DIRECTIONS FOR THIS TASK:
Set out every line of the items below as a Markdown table with the columns Row and Line, where Row gives the line number. Skip blank lines, and leave the pictures out of the table.

DATASET RECORDS:
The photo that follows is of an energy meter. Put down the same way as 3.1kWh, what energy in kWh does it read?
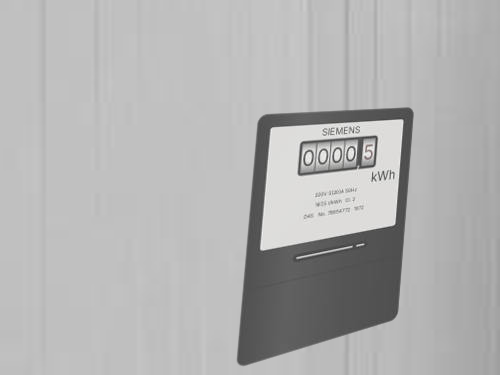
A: 0.5kWh
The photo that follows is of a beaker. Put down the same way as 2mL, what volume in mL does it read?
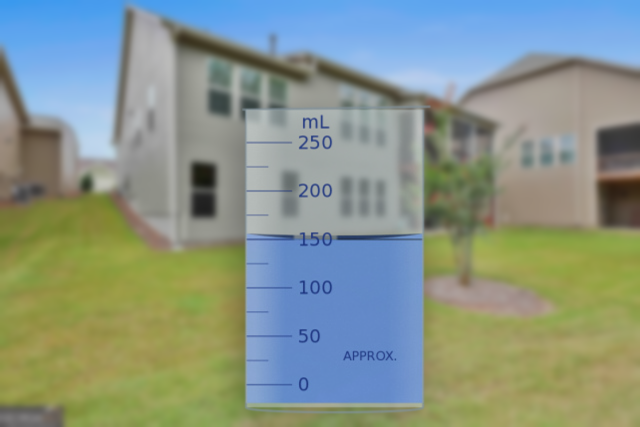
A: 150mL
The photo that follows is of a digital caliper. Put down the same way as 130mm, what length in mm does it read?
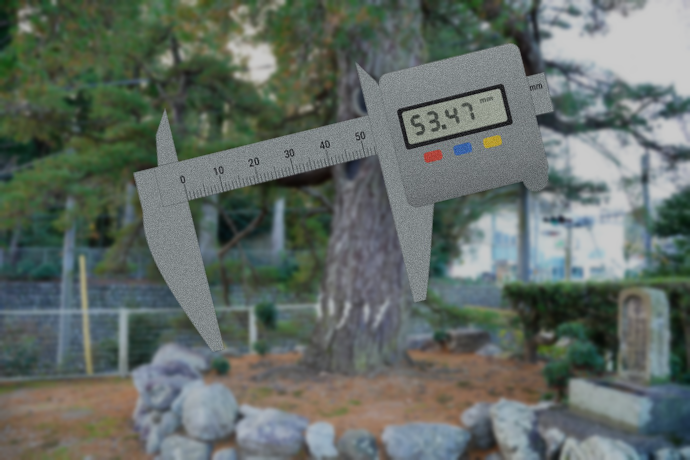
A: 53.47mm
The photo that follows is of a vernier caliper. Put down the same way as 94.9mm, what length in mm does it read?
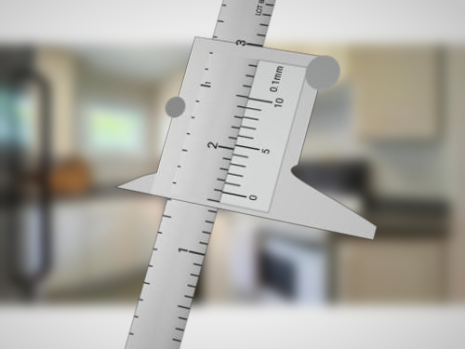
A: 15.9mm
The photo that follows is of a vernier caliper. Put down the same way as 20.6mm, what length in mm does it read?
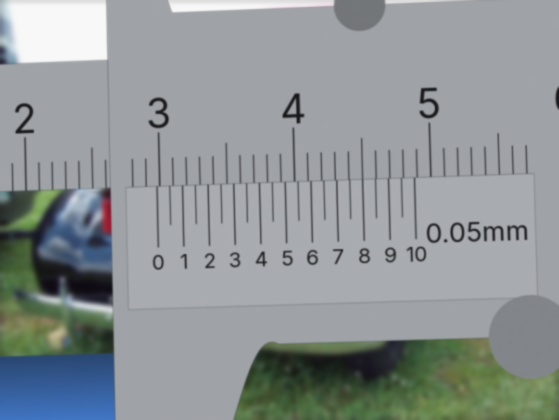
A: 29.8mm
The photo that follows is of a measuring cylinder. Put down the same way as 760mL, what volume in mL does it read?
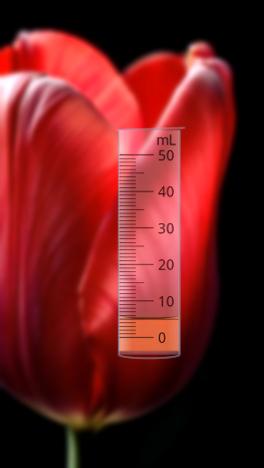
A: 5mL
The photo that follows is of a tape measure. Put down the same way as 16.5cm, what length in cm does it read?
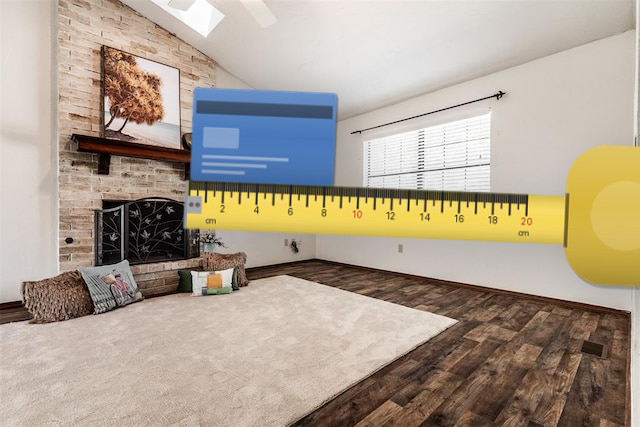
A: 8.5cm
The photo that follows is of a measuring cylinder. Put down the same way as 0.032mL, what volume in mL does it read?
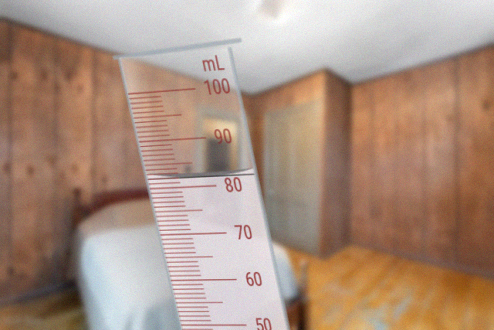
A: 82mL
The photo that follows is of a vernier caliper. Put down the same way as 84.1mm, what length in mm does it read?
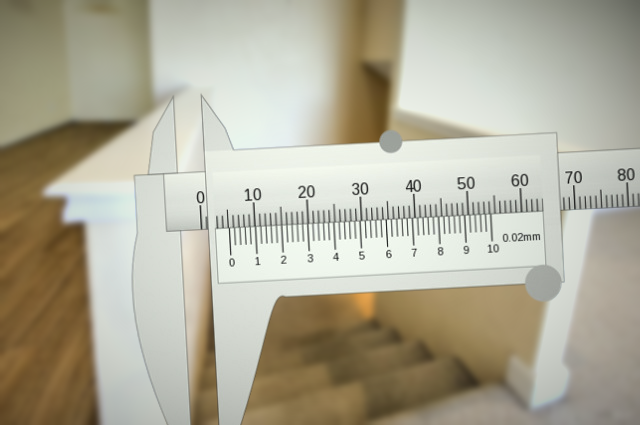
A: 5.2mm
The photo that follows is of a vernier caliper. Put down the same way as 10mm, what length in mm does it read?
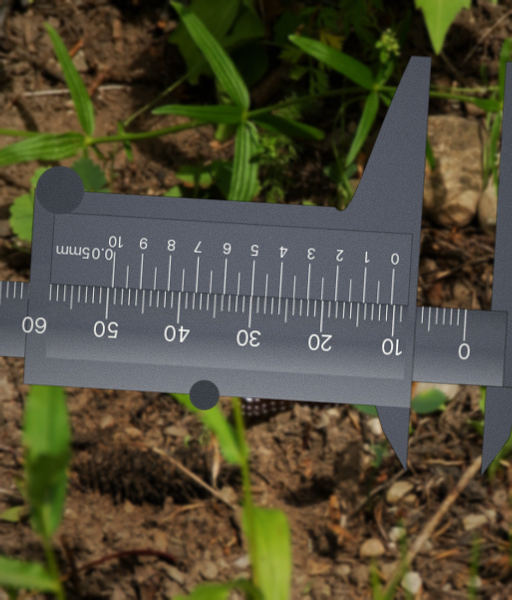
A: 10.4mm
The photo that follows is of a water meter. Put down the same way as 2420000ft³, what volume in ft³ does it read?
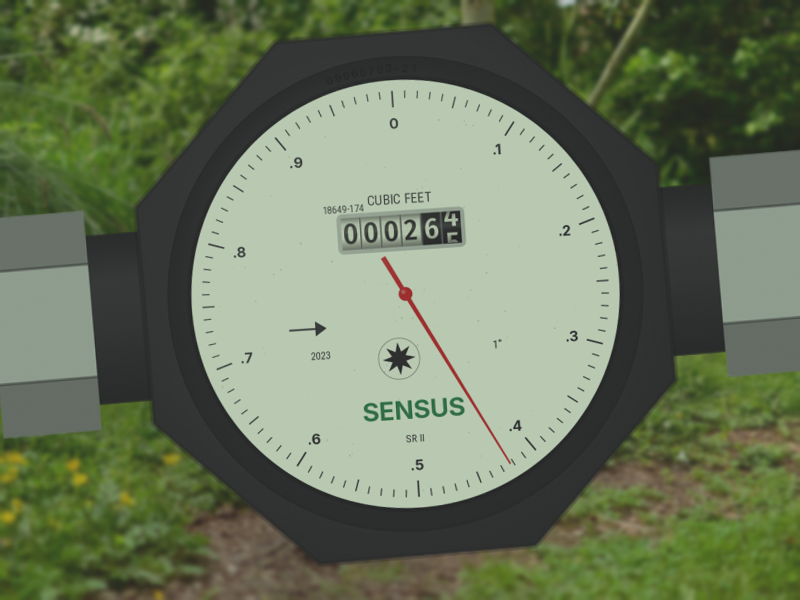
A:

TASK ANSWER:
| Row | Line |
|---|---|
| 1 | The photo that follows is of an energy meter. Put down the same way as 3.1kWh, what energy in kWh does it read? |
| 2 | A: 0.5kWh |
| 3 | The photo that follows is of a beaker. Put down the same way as 2mL, what volume in mL does it read? |
| 4 | A: 150mL |
| 5 | The photo that follows is of a digital caliper. Put down the same way as 130mm, what length in mm does it read? |
| 6 | A: 53.47mm |
| 7 | The photo that follows is of a vernier caliper. Put down the same way as 94.9mm, what length in mm does it read? |
| 8 | A: 15.9mm |
| 9 | The photo that follows is of a vernier caliper. Put down the same way as 20.6mm, what length in mm does it read? |
| 10 | A: 29.8mm |
| 11 | The photo that follows is of a measuring cylinder. Put down the same way as 760mL, what volume in mL does it read? |
| 12 | A: 5mL |
| 13 | The photo that follows is of a tape measure. Put down the same way as 16.5cm, what length in cm does it read? |
| 14 | A: 8.5cm |
| 15 | The photo that follows is of a measuring cylinder. Put down the same way as 0.032mL, what volume in mL does it read? |
| 16 | A: 82mL |
| 17 | The photo that follows is of a vernier caliper. Put down the same way as 84.1mm, what length in mm does it read? |
| 18 | A: 5.2mm |
| 19 | The photo that follows is of a vernier caliper. Put down the same way as 10mm, what length in mm does it read? |
| 20 | A: 10.4mm |
| 21 | The photo that follows is of a water meter. Put down the same way as 2420000ft³, what volume in ft³ does it read? |
| 22 | A: |